PROBLEM
Can you retype the records below from their first line through the line containing "NOT CORROSION RESISTANT!", with both of those lines included and nothing else?

Stored data entries
>>>>

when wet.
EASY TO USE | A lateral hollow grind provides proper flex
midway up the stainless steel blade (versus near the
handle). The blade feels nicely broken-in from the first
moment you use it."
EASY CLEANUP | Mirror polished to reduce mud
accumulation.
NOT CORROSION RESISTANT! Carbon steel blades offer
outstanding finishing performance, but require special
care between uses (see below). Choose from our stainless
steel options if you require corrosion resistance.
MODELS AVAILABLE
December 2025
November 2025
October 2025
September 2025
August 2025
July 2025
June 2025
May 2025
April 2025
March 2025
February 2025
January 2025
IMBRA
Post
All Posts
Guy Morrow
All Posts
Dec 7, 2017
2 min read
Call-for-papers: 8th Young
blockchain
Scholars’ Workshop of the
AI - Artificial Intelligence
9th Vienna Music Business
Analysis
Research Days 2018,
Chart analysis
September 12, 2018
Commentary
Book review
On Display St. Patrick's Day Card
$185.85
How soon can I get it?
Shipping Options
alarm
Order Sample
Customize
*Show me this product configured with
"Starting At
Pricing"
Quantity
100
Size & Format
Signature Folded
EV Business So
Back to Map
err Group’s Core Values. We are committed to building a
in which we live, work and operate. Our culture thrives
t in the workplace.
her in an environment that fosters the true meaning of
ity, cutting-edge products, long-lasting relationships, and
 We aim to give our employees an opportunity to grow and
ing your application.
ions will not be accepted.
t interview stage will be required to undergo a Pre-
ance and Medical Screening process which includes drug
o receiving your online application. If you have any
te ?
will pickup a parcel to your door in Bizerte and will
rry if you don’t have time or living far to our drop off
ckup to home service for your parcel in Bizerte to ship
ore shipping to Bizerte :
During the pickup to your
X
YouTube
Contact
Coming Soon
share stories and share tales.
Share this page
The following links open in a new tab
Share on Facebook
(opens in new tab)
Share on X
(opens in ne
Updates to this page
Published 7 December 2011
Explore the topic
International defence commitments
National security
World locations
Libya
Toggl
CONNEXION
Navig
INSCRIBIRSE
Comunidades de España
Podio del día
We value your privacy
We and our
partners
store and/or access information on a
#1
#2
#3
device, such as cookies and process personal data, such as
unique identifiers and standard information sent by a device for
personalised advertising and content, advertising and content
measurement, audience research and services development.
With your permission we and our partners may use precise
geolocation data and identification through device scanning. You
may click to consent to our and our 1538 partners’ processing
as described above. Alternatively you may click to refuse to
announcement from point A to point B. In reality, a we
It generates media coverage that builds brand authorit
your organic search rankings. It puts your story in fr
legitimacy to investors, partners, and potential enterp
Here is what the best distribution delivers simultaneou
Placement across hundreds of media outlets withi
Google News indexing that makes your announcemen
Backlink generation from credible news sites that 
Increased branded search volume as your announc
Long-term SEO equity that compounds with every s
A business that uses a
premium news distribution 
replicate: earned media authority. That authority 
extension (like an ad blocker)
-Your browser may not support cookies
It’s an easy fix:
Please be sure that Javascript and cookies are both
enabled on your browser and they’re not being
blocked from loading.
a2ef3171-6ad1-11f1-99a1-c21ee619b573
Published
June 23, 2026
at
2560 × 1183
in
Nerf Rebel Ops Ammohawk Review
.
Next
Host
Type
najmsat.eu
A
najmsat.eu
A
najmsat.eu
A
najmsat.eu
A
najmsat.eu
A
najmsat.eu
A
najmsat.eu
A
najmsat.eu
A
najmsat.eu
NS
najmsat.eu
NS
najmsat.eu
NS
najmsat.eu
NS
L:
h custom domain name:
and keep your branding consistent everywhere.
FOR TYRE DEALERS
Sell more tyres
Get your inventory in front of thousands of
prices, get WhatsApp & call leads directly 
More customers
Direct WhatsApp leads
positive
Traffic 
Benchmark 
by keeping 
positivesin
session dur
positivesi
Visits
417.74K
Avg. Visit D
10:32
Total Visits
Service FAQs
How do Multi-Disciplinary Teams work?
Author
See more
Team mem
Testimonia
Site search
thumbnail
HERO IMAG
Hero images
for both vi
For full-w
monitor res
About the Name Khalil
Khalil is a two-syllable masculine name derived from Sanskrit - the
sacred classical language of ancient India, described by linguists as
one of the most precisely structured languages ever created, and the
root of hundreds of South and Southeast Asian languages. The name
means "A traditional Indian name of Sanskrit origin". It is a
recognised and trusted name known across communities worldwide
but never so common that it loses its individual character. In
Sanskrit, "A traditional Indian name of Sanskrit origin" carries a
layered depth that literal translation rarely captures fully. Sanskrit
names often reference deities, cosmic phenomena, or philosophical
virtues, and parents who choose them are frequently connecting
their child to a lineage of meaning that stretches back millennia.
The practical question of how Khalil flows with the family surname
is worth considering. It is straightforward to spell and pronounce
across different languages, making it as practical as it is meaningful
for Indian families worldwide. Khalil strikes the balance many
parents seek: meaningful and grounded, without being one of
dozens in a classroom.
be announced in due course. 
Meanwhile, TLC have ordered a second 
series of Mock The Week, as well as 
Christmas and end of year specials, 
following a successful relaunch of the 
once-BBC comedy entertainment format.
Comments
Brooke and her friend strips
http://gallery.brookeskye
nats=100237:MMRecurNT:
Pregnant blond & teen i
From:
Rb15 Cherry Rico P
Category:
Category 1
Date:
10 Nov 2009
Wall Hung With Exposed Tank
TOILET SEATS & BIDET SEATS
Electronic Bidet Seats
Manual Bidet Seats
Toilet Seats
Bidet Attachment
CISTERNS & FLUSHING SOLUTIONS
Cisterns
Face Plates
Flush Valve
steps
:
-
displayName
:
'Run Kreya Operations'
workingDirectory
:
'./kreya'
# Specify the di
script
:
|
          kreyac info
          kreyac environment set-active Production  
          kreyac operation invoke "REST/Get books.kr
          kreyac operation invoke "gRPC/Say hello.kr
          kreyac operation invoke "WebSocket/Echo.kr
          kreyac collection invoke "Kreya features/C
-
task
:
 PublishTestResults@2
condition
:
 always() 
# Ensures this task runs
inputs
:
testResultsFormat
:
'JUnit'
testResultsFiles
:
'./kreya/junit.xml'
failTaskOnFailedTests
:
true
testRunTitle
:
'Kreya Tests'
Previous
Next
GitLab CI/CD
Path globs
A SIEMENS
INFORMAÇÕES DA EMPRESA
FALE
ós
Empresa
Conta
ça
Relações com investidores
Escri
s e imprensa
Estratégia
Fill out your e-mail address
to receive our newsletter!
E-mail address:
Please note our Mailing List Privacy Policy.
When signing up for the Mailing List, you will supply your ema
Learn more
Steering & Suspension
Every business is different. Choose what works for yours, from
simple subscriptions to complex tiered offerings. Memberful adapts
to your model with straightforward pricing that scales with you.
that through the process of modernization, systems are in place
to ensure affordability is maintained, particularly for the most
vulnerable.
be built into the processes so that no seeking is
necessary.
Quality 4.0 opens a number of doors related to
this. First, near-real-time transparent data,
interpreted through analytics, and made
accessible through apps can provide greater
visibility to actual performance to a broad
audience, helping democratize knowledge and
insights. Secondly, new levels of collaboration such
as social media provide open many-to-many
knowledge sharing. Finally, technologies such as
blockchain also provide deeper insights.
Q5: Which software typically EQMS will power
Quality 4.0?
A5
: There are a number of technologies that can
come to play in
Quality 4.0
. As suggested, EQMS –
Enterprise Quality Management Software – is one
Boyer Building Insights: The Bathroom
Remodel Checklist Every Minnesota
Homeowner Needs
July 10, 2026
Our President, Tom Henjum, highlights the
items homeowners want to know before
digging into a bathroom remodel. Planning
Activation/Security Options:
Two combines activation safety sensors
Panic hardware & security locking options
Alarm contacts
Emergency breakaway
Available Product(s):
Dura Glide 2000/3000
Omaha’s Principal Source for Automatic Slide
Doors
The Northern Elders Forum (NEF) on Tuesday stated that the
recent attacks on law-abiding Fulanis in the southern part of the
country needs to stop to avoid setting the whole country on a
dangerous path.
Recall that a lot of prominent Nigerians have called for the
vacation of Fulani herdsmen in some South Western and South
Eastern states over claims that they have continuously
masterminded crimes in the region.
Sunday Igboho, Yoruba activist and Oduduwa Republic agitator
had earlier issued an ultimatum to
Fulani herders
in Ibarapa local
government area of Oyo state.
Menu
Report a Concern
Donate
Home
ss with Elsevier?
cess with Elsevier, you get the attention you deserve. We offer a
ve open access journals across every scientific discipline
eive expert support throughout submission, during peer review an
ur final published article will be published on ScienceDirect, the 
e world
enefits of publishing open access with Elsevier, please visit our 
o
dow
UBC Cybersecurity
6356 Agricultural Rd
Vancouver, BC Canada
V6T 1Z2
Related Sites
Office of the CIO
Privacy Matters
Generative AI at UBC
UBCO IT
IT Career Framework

<<<<

SOLUTION TO THIS PROBLEM
when wet.
EASY TO USE | A lateral hollow grind provides proper flex
midway up the stainless steel blade (versus near the
handle). The blade feels nicely broken-in from the first
moment you use it."
EASY CLEANUP | Mirror polished to reduce mud
accumulation.
NOT CORROSION RESISTANT! Carbon steel blades offer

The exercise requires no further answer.